Bavarian Nordic to produce vaccines with cell line from Valneva

Bavarian Nordic has licensed a cell line from Valneva to help it manufacture vaccines based on its modified vaccinia Ankara (MVA) vaccine platform currently used on a smallpox shot and a cancer vaccine.

An alternative to the widely used chicken eggs for large-scale production of vaccines, Valneva’s EB66 cell line, derived from duck embryonic stem cells, can be used for the manufacture of 20 different families of viruses, including inactivated viruses, live attenuated viruses and live vectors as vaccine components.
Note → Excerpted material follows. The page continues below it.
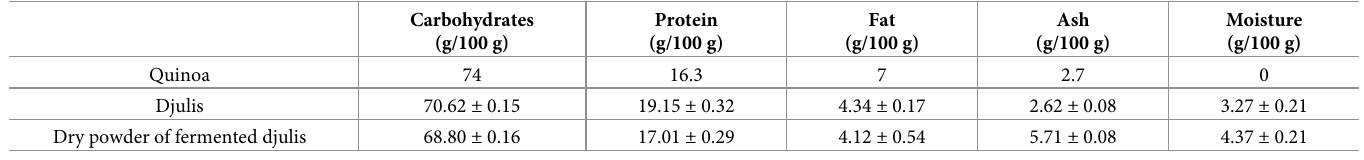
Table 5. Carbohydrates, protein, fat, ash and moisture of Chenopodium formosanum Koidz. fermented product.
A 2016 research paper published by Elsevier showed that the EB66 cell line is a valuable cell substrate for production of MVA-based vaccine, several candidates of which Bavarian Nordic is developing. The study shows that the cells could propagate MVA viruses efficiently, while preserving viral attenuation and transgene expression for up to 20 serial passages. The cells' rapid growth rate also allows manufacture and purification of a recombinant MVA virus at the clinical production scale (100 L) in just three weeks.
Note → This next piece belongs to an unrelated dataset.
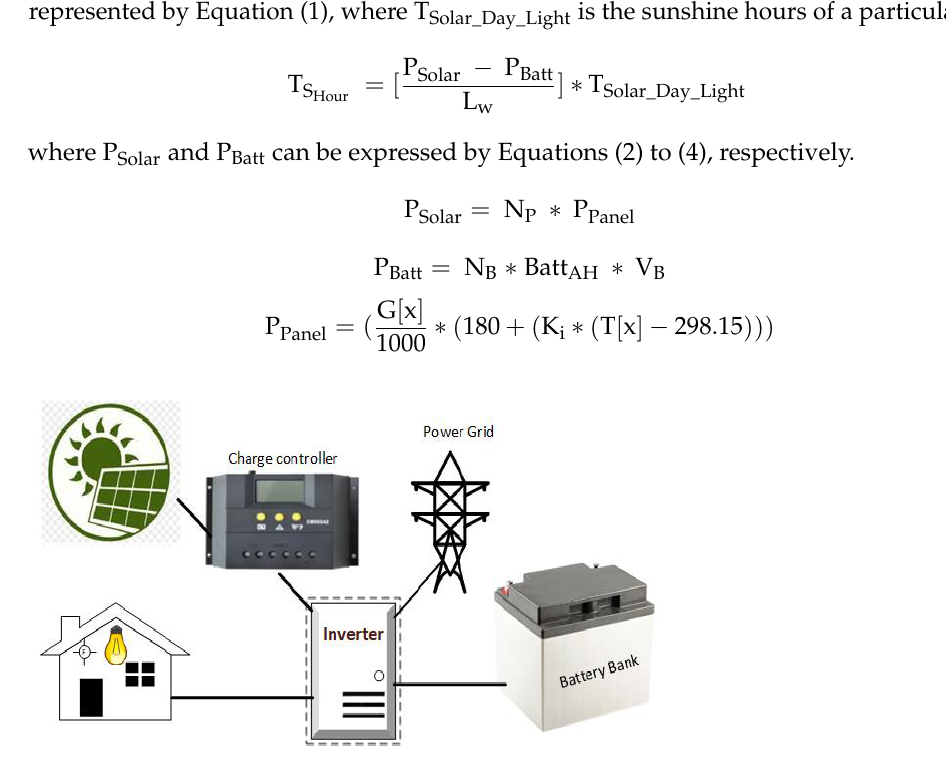
Figure 2. Structure of considered grid-tied nanogrid system.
Bavarian Nordic’s vaccine candidates currently use chicken embryonic fibroblast, and this new licensing deal gives the company the opportunity to switch to Valneva’s technology for production of its MVA-based vaccines. The companies did not disclose financial terms of the deal, but did say it includes upfront payments, milestones and future royalties on sales, and that Valneva will support BN with the manufacturing process.
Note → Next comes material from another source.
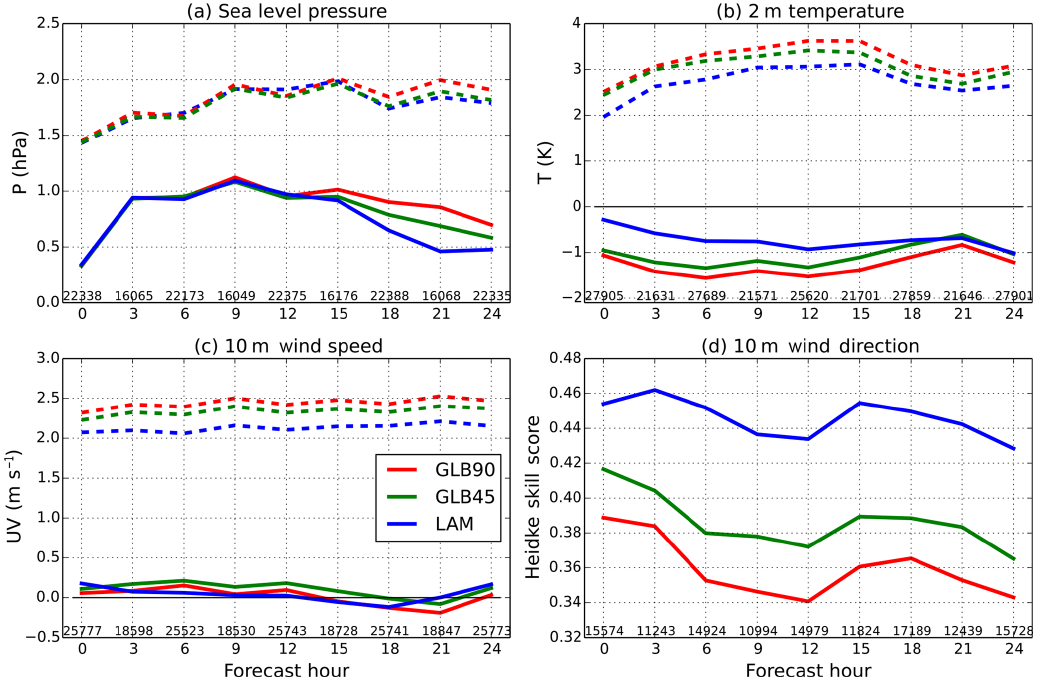
Figure 6. Same as Fig. 5, but for December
A pandemic H5N1 influenza vaccine by a partnership between Chemo-Sero Therapeutic Research Institute and GlaxoSmithKline that was approved in Japan in March 2014 was the first human vaccine produced in the EB66 cell line.

Right now, the Lyon, France-based vaccine biotech holds more than 35 licensing agreements with biopharma companies involving application of EB66 in both human and veterinary vaccines.

In a statement, Valneva execs called the partnership with Bavarian Nordic strategically important for the biotech “as it could be the first time that a late stage clinical vaccine development program is transferred to our EB66 cell line and could therefore set a precedent.”

MVA-BN is a further attenuated version of the MVA virus, which is itself an attenuated strain of a poxvirus. The Danish biotech has already used the technology on its smallpox vaccine marketed as Imvamune in Canada and as Imvanex in the EU, and it is currently in a phase 3 study, gunning for an FDA approval.

Other than infectious disease, Bavarian Nordic is also developing a cancer vaccine called CV301 based on the MVA-BN platform. That vaccine is being paired with Opdivo and Tecentriq as cancer combo therapies in early-phase clinical trials.